Na Época Moderna, a desigualdade era naturalizada, constituindo-se em elemento central do ordenamento social, jurídico e ideológico europeu. Os diferenciais de renda e riqueza eram muito marcados e crescentes, 1 mas os discursos dominantes sobre a estrutura social enfatizavam o nascimento e a honra para justificar as disparidades que separavam o nobre de província do camponês que lavrava sua terra ou a aristocrata da criada que lhe vestia. 2
Tais atos de fala não são meras cortinas de fumaça, mas sim, como escreveu Barbara Fields, “o vocabulário descritivo da existência cotidiana, [configurando uma ideologia,] através da qual as pessoas compreendem a realidade em que vivem e que criam no dia a dia”. 3 Afinal, como indagou Marc Bloch, “uma hierarquia social é algum dia outra coisa que um sistema de representações coletivas, móveis por sua própria natureza?”. 4 Nesse sentido, trabalhos como as notas de pesquisa de Marcone Aroucha no presente dossiê, “Nobreza ibérica na Alta Idade Moderna: o mérito, a linhagem, os discursos” e de Nara Maria de Paula Tinoco, “Nobres e magistrados: uma discussão sobre o conceito de nobreza”, que analisa a relação entre nobreza e magistratura, são contribuições relevantes à compreensão de concepções coevas sobre nobreza e seus impactos sobre as escolhas das elites dos dois lados do Atlântico em sua busca por legitimidade social. A importância da honra estamental para a sociedade do Antigo Regime levava os agentes a buscarem o estatuto de nobreza através de estratégias diversas, termo, aliás, muito frequente nas análises sobre os processos de nobilitação como podemos perceber no artigo de Marcia Eliane Alves de Souza e Mello, “A trajetória de uma rede familiar no Pará setecentista: O caso da família Góis” e na nota de pesquisa de Maria Beatriz Gomes Bellens Porto, “Estratégias sociais nas festas de São Sebastião: o exemplo do financiador José Antônio de Freitas Guimarães no Rio de Janeiro (1795-1810)”.

------------------------------

» O que fazer
Responda com base no trecho sobre a nobreza na Época Moderna:
1. O que os discursos dominantes enfatizavam para justificar as disparidades sociais?
2. Qual é o título da nota de pesquisa de Nara Maria de Paula Tinoco?
3. Que família é o caso estudado no artigo de Marcia Eliane Alves de Souza e Mello?
O material não tem relação com o trecho.

» Dados fornecidos
------------------------------

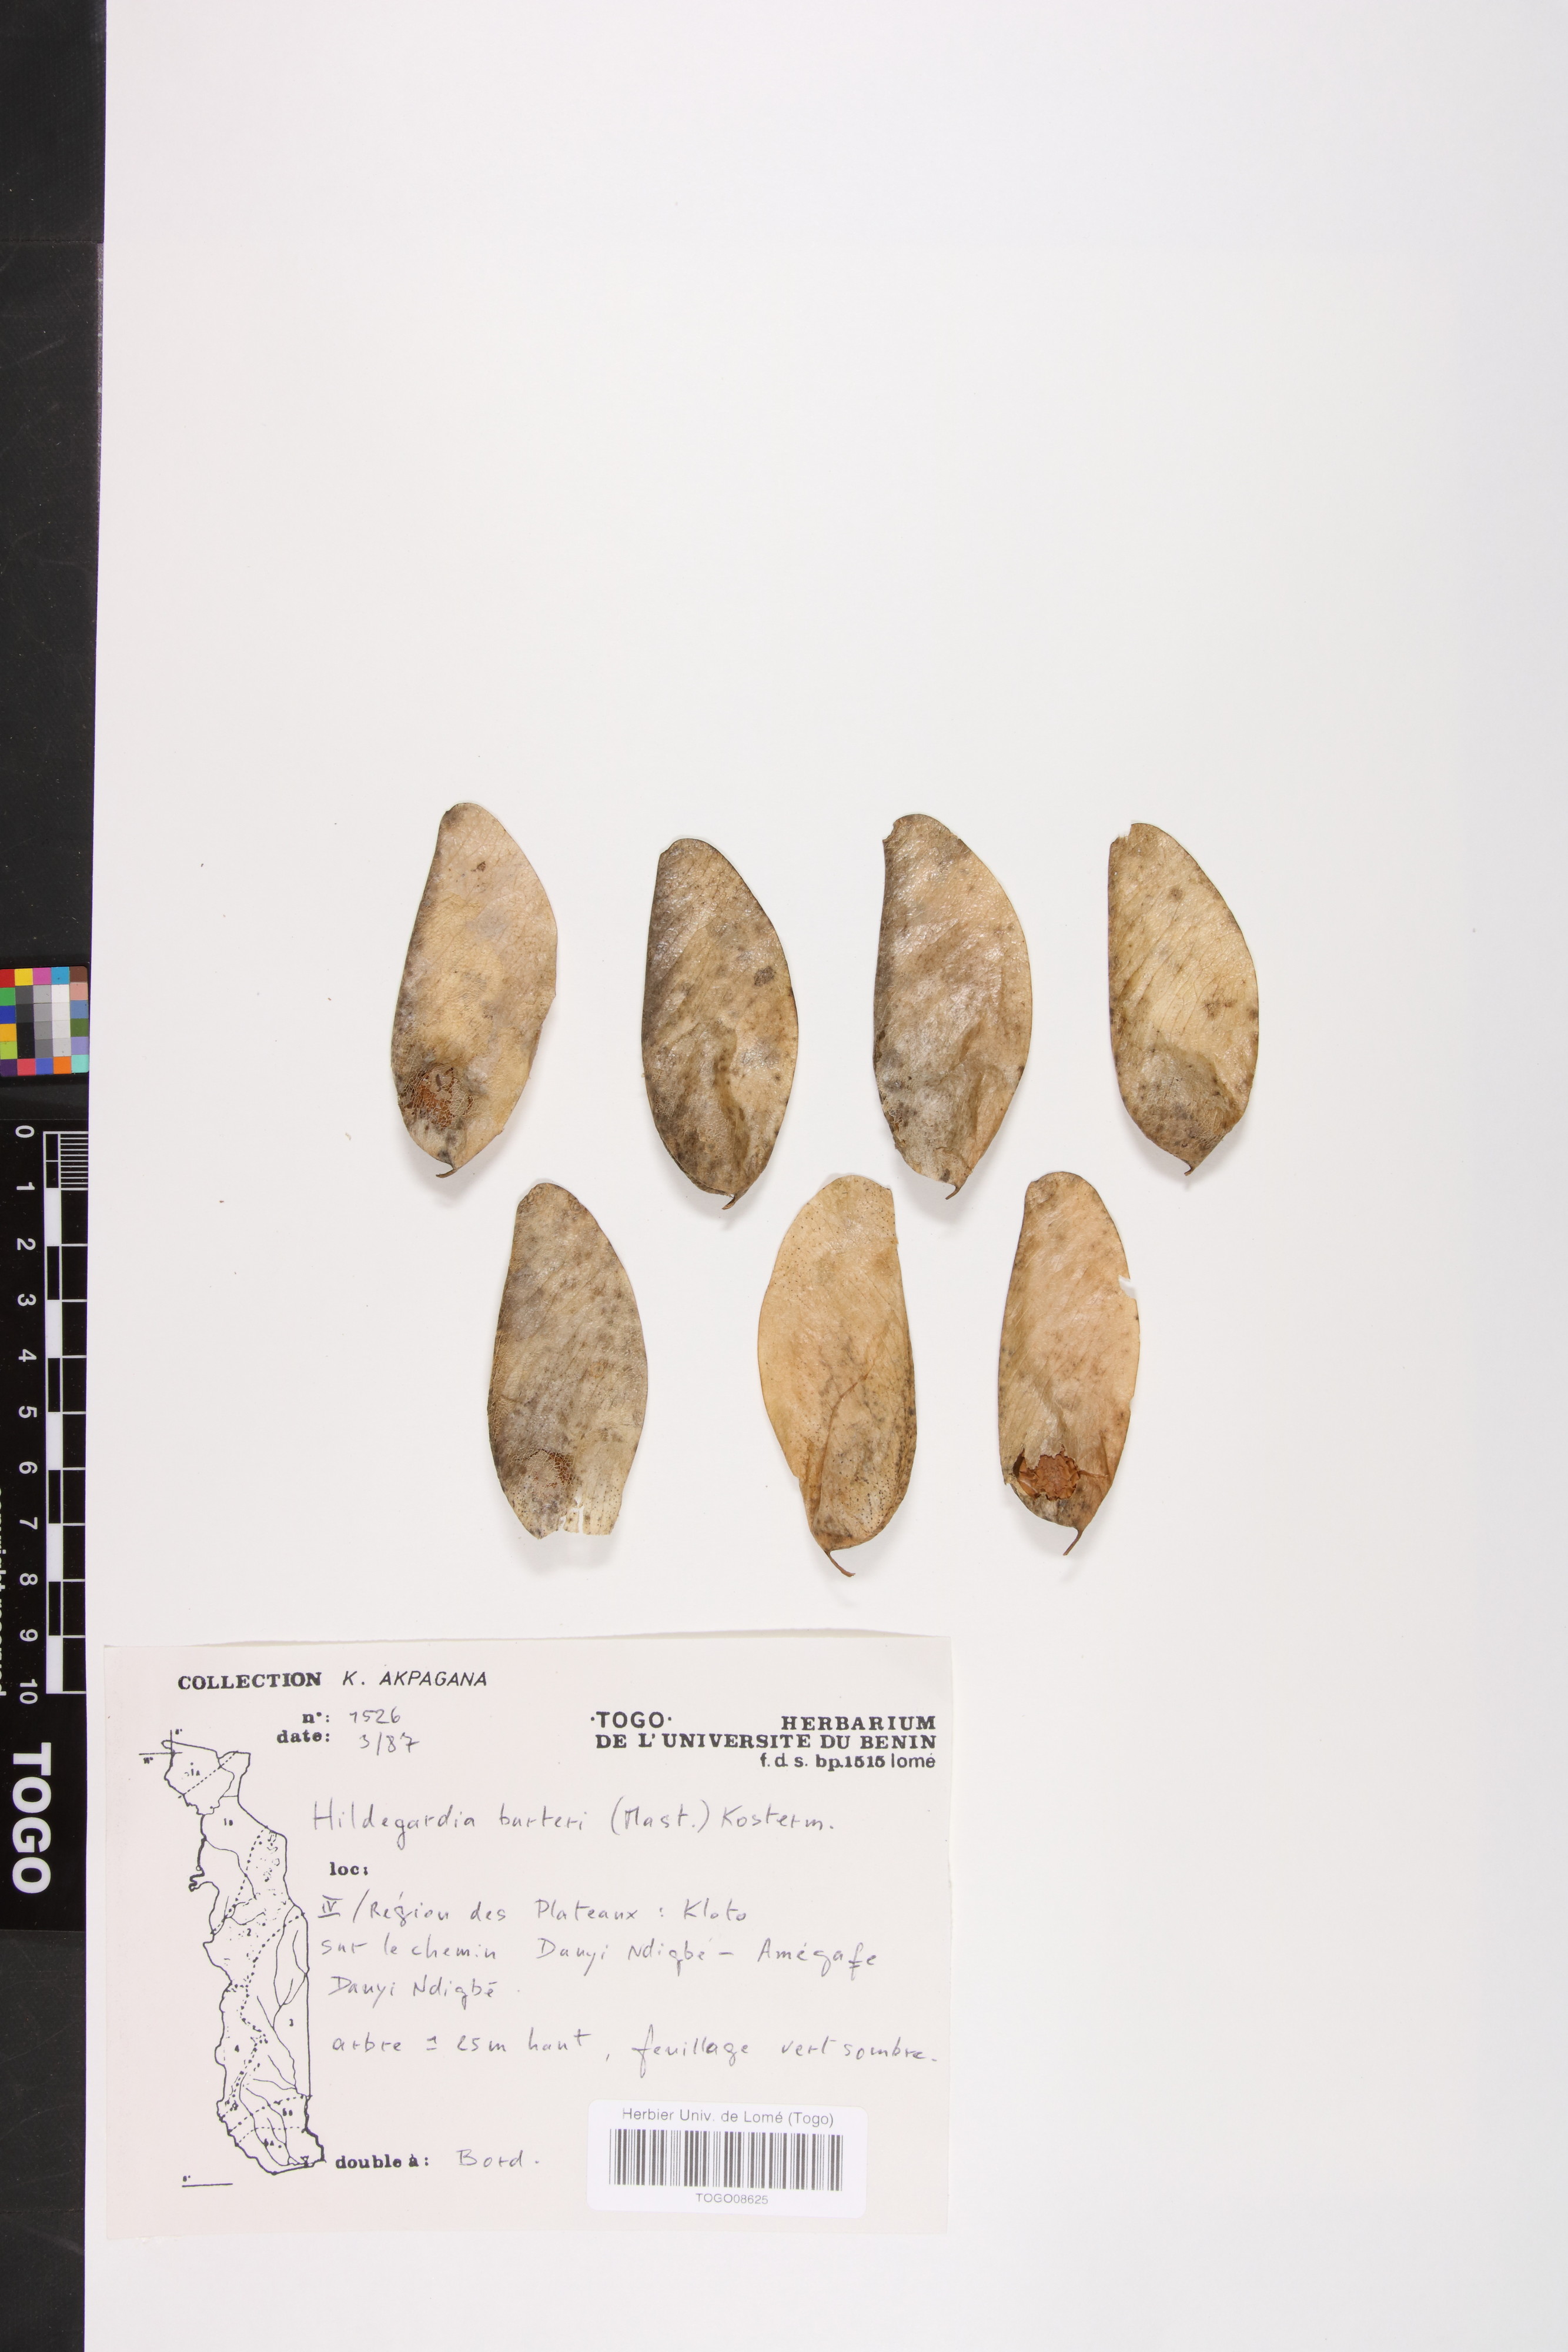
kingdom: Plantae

------------------------------

» Resolução
1. O nascimento e a honra.
2. "Nobres e magistrados: uma discussão sobre o conceito de nobreza".
3. A família Góis, no Pará setecentista.